Dr. Julie Fox Gorte, vice president and chief social investment strategist at Calvert (Photo courtesy Calvert)
Poor survey responses among lower-emitting companies - in particular, retailers, banks and insurers - was especially conspicuous, the Ceres/Calvert report shows.

Many companies in these sectors provide insufficient climate disclosure to investors, even after suffering large financial losses from climate-related events, such as the 2005 hurricanes.

Lubber said that all companies should disclose their risks using the three most common disclosure mechanisms - SEC filings, the CDP, and sustainability reports using Global Reporting Initiative guidelines.

"This report underscores the need for the SEC [Securities and Exchange Commission] to take action to include climate risk as part of their ‘materiality’ standard for corporate reporting, and for the companies of the S&P 500 to take heed," said Howard Rifkin, deputy treasurer for the state of Connecticut.

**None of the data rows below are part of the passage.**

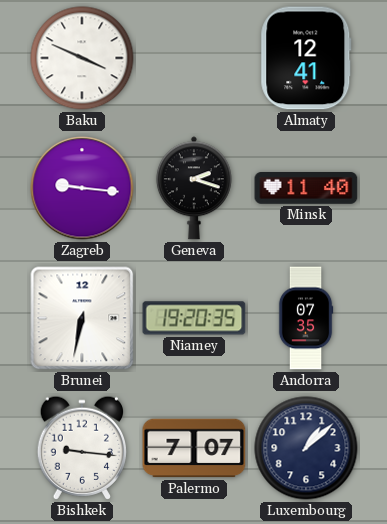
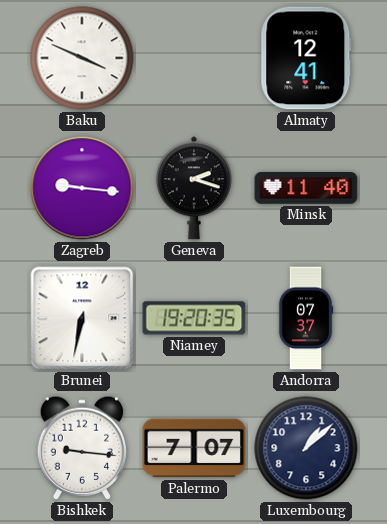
Andorra: 07:35 -> 07:37
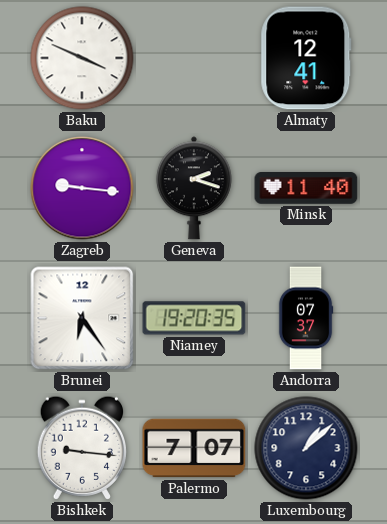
Brunei: 6:32 -> 6:24
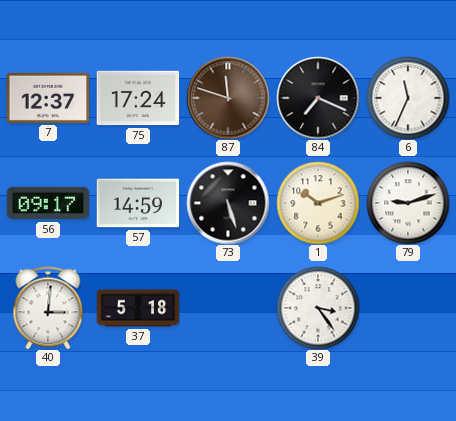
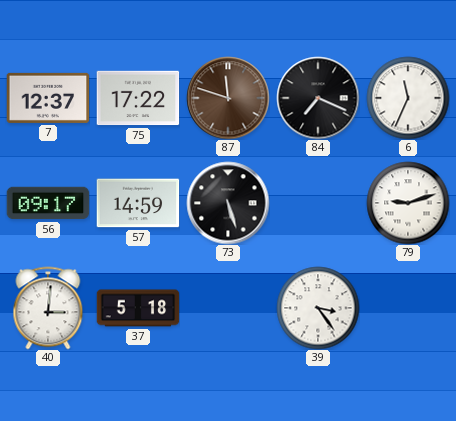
75: 17:24 -> 17:22
1: 10:12 -> none
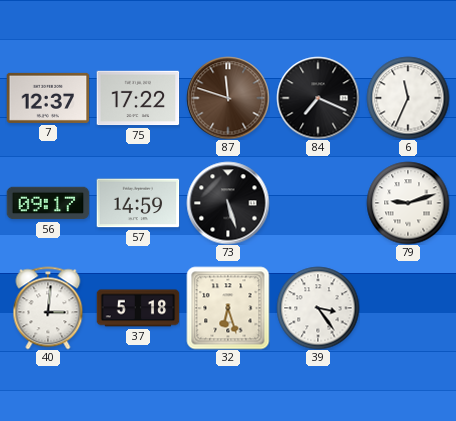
32: none -> 6:27
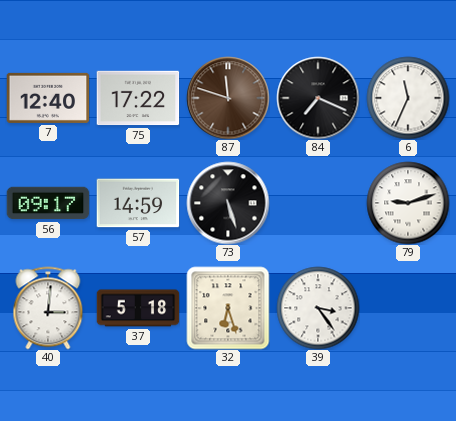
7: 12:37 -> 12:40
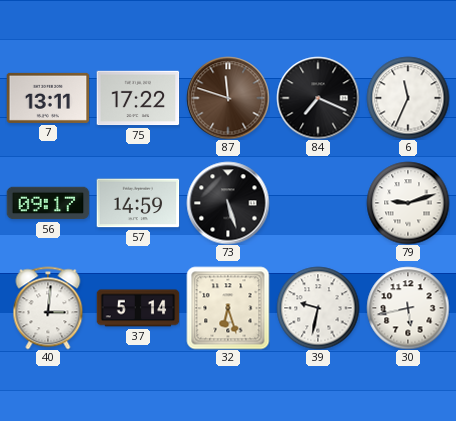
7: 12:40 -> 13:11
37: 5:18 -> 5:14
39: 3:24 -> 9:32
30: none -> 5:43
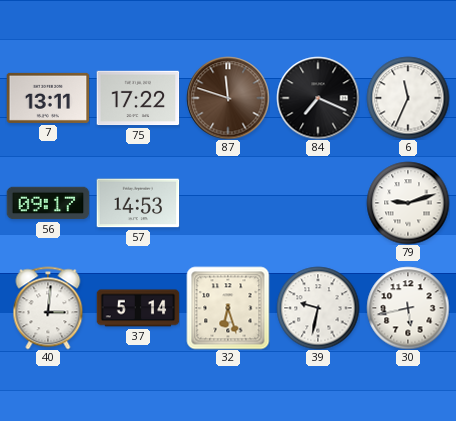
57: 14:59 -> 14:53
73: 5:27 -> none
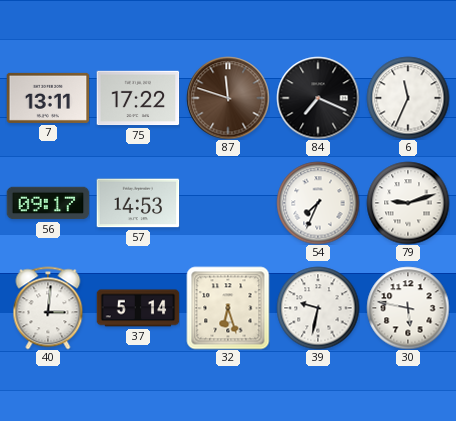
54: none -> 7:34
30: 5:43 -> 5:47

The Ceres/Calvert analysis of responses by the U.S. companies in the S&P 500 showed that 80 percent of the 228 companies that responded to the survey addressed the need to reduce greenhouse gas emissions, but only one in four of them, disclosed measurable emissions reductions targets and specific time frames for reductions.

Nearly 75 percent of the responding companies acknowledged bottom-line risks associated with extreme weather events such as hurricanes, fires and floods. However, very few of the companies surveyed link more extreme weather to climate change. Fewer still, only four percent, disclosed strategies for mitigating and adapting to the growing physical impacts from climate change, the Ceres/Calvert report shows.

The Carbon Disclosure Project request to corporations focuses on regulatory risks and opportunities, such as limits on greenhouse gas emissions. It covers total company-wide global greenhouse gas emissions, and steps taken to manage and reduce emissions.

The investors' group also is requesting information on physical risks and opportunities, such as changes in weather patterns that might impact operations of the responding companies.

Finally, the investors are interested in how consumers perceive the reporting companies - their reputations.

CDP says it has developed these questions together with signatory investors, recipient corporations and other experts.

Responses are requested within four months. Corporations that previously provided responses are invited to report progress. Companies that previously did not respond are requested to do so, or to provide a reason why they do not believe the request is relevant to their business.

The information received will be summarized in regional and sector reports and distributed to participating institutional investors and responding corporations.

These reports will be made publicly available at www.cdproject.net from September 2007.

Last year, 72 percent of the FT500 answered the Carbon Disclosure Project questionnair and these responses along with reports analyzing them can be downloaded without charge at www.cdproject.net

This initiative has been coordinated by the Carbon Disclosure Project, a special project of Rockefeller Philanthropy Advisors in New York.